Do you know anyone in your life who at some point said you had too much Spirit? Whether it was behind your back and right to your lover’s face, you’re in good company. The daughters of Jerusalem more or less fell back into the same thing at times whenever the beloved woman in the Song of Solomon began to burn with love. Like Ally’s parents, the kings and queens of Israel often started out ignoring the prophets and saving their daggers for when the madmen started to cause too much trouble. Jesus was killed for having too much Spirit. Paul shows us that it’s better to have too much of the wrong spirit than no Spirit at all.

If someone gets truly loved for very long in this world, they’ll fall in love with God sooner or later.
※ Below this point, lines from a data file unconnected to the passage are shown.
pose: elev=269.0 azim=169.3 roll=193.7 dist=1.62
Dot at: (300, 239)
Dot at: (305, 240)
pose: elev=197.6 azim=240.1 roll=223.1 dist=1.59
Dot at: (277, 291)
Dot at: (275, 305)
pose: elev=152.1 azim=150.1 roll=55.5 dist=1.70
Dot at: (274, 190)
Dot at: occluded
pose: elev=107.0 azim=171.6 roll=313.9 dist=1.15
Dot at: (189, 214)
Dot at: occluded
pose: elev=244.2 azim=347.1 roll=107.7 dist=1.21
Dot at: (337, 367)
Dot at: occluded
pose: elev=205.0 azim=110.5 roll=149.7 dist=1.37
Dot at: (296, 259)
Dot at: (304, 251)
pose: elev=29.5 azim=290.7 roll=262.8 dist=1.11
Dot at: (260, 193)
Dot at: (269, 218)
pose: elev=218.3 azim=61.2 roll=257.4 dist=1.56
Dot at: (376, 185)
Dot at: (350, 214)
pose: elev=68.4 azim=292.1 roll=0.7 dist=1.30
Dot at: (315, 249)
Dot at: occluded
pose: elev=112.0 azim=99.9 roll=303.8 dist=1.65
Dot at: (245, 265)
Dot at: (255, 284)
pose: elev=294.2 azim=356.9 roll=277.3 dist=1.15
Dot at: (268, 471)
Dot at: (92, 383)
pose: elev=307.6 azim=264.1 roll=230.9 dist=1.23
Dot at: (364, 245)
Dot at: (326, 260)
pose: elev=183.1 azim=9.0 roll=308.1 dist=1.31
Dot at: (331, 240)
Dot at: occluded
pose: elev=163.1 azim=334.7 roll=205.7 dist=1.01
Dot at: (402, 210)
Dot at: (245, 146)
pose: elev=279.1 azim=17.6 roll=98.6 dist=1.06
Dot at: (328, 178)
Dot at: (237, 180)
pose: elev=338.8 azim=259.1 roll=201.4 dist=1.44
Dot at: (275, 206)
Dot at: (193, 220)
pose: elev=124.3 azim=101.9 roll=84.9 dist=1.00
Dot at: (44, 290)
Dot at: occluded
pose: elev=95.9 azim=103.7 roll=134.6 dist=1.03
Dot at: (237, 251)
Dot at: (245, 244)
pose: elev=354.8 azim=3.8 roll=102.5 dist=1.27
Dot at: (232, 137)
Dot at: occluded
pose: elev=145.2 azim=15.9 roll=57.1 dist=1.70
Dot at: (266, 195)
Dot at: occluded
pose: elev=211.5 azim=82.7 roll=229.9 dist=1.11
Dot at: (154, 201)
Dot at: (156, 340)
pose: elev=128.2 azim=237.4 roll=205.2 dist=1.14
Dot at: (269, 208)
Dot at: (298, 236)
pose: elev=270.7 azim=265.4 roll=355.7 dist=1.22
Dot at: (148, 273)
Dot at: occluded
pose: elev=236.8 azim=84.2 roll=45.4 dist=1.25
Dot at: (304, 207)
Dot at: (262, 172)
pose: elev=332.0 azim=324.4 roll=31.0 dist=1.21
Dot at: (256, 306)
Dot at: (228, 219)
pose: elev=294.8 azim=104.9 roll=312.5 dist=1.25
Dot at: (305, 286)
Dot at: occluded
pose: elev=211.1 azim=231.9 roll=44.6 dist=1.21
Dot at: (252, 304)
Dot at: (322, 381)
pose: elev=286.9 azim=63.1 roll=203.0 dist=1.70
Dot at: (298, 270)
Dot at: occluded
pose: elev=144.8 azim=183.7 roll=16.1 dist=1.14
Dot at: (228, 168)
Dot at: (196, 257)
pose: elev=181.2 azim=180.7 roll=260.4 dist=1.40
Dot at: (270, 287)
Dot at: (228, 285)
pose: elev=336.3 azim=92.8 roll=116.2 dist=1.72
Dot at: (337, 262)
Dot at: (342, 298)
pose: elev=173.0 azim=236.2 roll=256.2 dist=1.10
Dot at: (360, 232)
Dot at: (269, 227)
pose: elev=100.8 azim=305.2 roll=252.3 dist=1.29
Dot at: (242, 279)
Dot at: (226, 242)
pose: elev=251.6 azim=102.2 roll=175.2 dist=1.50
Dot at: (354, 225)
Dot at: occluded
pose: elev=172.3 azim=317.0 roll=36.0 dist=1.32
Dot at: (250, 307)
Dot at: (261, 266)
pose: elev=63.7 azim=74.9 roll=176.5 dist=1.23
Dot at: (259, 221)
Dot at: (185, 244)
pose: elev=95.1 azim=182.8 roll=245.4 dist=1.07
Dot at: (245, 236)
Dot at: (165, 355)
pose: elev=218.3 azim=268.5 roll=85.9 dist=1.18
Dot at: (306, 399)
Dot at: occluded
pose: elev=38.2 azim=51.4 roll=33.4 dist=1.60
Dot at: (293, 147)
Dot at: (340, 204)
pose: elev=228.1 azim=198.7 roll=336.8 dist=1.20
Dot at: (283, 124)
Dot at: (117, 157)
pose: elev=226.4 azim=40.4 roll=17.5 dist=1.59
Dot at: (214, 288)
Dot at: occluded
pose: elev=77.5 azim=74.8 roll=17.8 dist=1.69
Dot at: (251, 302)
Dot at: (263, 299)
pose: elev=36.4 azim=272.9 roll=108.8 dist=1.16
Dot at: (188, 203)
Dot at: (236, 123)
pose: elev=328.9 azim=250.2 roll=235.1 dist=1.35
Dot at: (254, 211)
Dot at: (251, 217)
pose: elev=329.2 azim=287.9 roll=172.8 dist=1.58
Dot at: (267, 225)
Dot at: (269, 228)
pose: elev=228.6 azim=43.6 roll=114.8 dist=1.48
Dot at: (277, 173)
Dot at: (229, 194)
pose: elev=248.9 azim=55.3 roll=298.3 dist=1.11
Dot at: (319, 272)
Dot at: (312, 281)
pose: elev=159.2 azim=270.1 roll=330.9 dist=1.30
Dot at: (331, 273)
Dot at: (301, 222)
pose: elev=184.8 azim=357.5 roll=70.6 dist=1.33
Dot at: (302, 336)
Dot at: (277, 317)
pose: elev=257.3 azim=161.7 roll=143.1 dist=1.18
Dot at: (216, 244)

And as soon as a child falls in love with God, they don’t belong to their parents or the world anymore. Ally’s mother reacted the way she did because she felt herself losing her god status over her daughter. It is far from a coincidence that Finn barges in on their lovemaking and Ally’s parents call the police right before Noah tells her and himself that he loves her. Such premeditated smothering of the heart ended up driving them to end their relationship prematurely.

“As he was scattering the seed, some fell along the path, and the birds came and ate it up” (Matthew 13:4).

Ally was being loved in ways her parents don’t believe in by people her parents would never eat with. By contrast Noah’s father welcomed Ally right into his life and his home and fed her some pancakes at 10 o’clock at night. Her parents efforts to empty her of the Spirit wasn’t even about her. It was about them remaining her god.

True love will always be a threat to this world because it begins to strip god status from everyone and everything except God.

I’m sure Ally wanted to drop out of college or transfer closer to Noah at some point. What would have happened if she had been allowed to? I’m sure Peter didn’t want to hear the rooster’s cry three times. What would have happened if he hadn’t? We’ll never know. And we don’t need to know.

Love wins because it outlasts what death is made of whether it succeeds in this world or not. First loves simply know more than they’re allowed to live out here.